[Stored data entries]
- Opening Delimiter -

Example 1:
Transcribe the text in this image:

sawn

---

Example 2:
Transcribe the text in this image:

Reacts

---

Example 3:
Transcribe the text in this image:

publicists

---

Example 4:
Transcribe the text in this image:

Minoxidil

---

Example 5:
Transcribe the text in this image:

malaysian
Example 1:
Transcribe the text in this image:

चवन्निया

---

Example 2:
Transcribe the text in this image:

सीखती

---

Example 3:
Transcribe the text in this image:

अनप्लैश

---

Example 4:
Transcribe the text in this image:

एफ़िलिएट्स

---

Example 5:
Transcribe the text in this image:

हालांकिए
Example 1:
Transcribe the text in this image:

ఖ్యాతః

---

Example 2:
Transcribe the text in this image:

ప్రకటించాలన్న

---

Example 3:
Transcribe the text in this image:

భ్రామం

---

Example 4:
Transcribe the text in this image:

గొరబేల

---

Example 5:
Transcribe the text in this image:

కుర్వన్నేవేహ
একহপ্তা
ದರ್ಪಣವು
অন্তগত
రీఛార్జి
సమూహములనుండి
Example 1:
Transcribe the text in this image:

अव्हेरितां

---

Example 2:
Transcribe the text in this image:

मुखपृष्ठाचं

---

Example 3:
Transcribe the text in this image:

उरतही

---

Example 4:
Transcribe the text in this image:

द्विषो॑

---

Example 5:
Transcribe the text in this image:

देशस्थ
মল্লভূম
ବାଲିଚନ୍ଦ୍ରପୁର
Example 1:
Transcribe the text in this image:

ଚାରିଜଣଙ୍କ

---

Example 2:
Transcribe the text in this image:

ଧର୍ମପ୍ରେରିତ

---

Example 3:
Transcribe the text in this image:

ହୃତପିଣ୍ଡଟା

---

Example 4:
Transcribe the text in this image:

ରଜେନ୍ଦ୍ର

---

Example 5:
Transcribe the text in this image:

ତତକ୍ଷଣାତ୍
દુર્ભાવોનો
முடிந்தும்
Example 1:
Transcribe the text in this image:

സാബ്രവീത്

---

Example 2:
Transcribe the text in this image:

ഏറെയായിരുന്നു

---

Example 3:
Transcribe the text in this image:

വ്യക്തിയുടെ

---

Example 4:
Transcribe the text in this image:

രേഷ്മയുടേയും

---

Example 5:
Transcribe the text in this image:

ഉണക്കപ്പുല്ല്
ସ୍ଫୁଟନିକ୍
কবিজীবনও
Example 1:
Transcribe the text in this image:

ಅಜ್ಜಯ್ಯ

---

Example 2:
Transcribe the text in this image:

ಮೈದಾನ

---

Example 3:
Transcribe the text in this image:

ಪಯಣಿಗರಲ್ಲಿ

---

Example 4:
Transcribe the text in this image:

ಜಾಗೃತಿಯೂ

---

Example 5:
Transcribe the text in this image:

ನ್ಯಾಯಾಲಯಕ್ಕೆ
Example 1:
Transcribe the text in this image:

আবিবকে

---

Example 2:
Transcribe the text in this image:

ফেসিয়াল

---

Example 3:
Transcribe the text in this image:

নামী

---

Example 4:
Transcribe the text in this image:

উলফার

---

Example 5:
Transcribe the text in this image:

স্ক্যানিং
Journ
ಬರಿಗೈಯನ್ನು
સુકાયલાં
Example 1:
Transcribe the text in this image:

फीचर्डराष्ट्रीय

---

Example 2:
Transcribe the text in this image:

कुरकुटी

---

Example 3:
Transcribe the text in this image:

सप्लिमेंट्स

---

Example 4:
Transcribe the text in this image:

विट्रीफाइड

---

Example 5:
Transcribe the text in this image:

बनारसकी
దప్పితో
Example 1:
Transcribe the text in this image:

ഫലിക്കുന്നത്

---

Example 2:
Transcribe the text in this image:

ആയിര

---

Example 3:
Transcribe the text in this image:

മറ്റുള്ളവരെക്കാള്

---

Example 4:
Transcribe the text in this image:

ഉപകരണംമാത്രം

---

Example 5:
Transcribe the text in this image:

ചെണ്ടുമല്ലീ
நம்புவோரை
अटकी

- Closing Delimiter -

Directions for this task
Keeping every line exactly as it is, copy all the records.

Result of this exercise
Example 1:
Transcribe the text in this image:

sawn

---

Example 2:
Transcribe the text in this image:

Reacts

---

Example 3:
Transcribe the text in this image:

publicists

---

Example 4:
Transcribe the text in this image:

Minoxidil

---

Example 5:
Transcribe the text in this image:

malaysian
Example 1:
Transcribe the text in this image:

चवन्निया

---

Example 2:
Transcribe the text in this image:

सीखती

---

Example 3:
Transcribe the text in this image:

अनप्लैश

---

Example 4:
Transcribe the text in this image:

एफ़िलिएट्स

---

Example 5:
Transcribe the text in this image:

हालांकिए
Example 1:
Transcribe the text in this image:

ఖ్యాతః

---

Example 2:
Transcribe the text in this image:

ప్రకటించాలన్న

---

Example 3:
Transcribe the text in this image:

భ్రామం

---

Example 4:
Transcribe the text in this image:

గొరబేల

---

Example 5:
Transcribe the text in this image:

కుర్వన్నేవేహ
একহপ্তা
ದರ್ಪಣವು
অন্তগত
రీఛార్జి
సమూహములనుండి
Example 1:
Transcribe the text in this image:

अव्हेरितां

---

Example 2:
Transcribe the text in this image:

मुखपृष्ठाचं

---

Example 3:
Transcribe the text in this image:

उरतही

---

Example 4:
Transcribe the text in this image:

द्विषो॑

---

Example 5:
Transcribe the text in this image:

देशस्थ
মল্লভূম
ବାଲିଚନ୍ଦ୍ରପୁର
Example 1:
Transcribe the text in this image:

ଚାରିଜଣଙ୍କ

---

Example 2:
Transcribe the text in this image:

ଧର୍ମପ୍ରେରିତ

---

Example 3:
Transcribe the text in this image:

ହୃତପିଣ୍ଡଟା

---

Example 4:
Transcribe the text in this image:

ରଜେନ୍ଦ୍ର

---

Example 5:
Transcribe the text in this image:

ତତକ୍ଷଣାତ୍
દુર્ભાવોનો
முடிந்தும்
Example 1:
Transcribe the text in this image:

സാബ്രവീത്

---

Example 2:
Transcribe the text in this image:

ഏറെയായിരുന്നു

---

Example 3:
Transcribe the text in this image:

വ്യക്തിയുടെ

---

Example 4:
Transcribe the text in this image:

രേഷ്മയുടേയും

---

Example 5:
Transcribe the text in this image:

ഉണക്കപ്പുല്ല്
ସ୍ଫୁଟନିକ୍
কবিজীবনও
Example 1:
Transcribe the text in this image:

ಅಜ್ಜಯ್ಯ

---

Example 2:
Transcribe the text in this image:

ಮೈದಾನ

---

Example 3:
Transcribe the text in this image:

ಪಯಣಿಗರಲ್ಲಿ

---

Example 4:
Transcribe the text in this image:

ಜಾಗೃತಿಯೂ

---

Example 5:
Transcribe the text in this image:

ನ್ಯಾಯಾಲಯಕ್ಕೆ
Example 1:
Transcribe the text in this image:

আবিবকে

---

Example 2:
Transcribe the text in this image:

ফেসিয়াল

---

Example 3:
Transcribe the text in this image:

নামী

---

Example 4:
Transcribe the text in this image:

উলফার

---

Example 5:
Transcribe the text in this image:

স্ক্যানিং
Journ
ಬರಿಗೈಯನ್ನು
સુકાયલાં
Example 1:
Transcribe the text in this image:

फीचर्डराष्ट्रीय

---

Example 2:
Transcribe the text in this image:

कुरकुटी

---

Example 3:
Transcribe the text in this image:

सप्लिमेंट्स

---

Example 4:
Transcribe the text in this image:

विट्रीफाइड

---

Example 5:
Transcribe the text in this image:

बनारसकी
దప్పితో
Example 1:
Transcribe the text in this image:

ഫലിക്കുന്നത്

---

Example 2:
Transcribe the text in this image:

ആയിര

---

Example 3:
Transcribe the text in this image:

മറ്റുള്ളവരെക്കാള്

---

Example 4:
Transcribe the text in this image:

ഉപകരണംമാത്രം

---

Example 5:
Transcribe the text in this image:

ചെണ്ടുമല്ലീ
நம்புவோரை
अटकी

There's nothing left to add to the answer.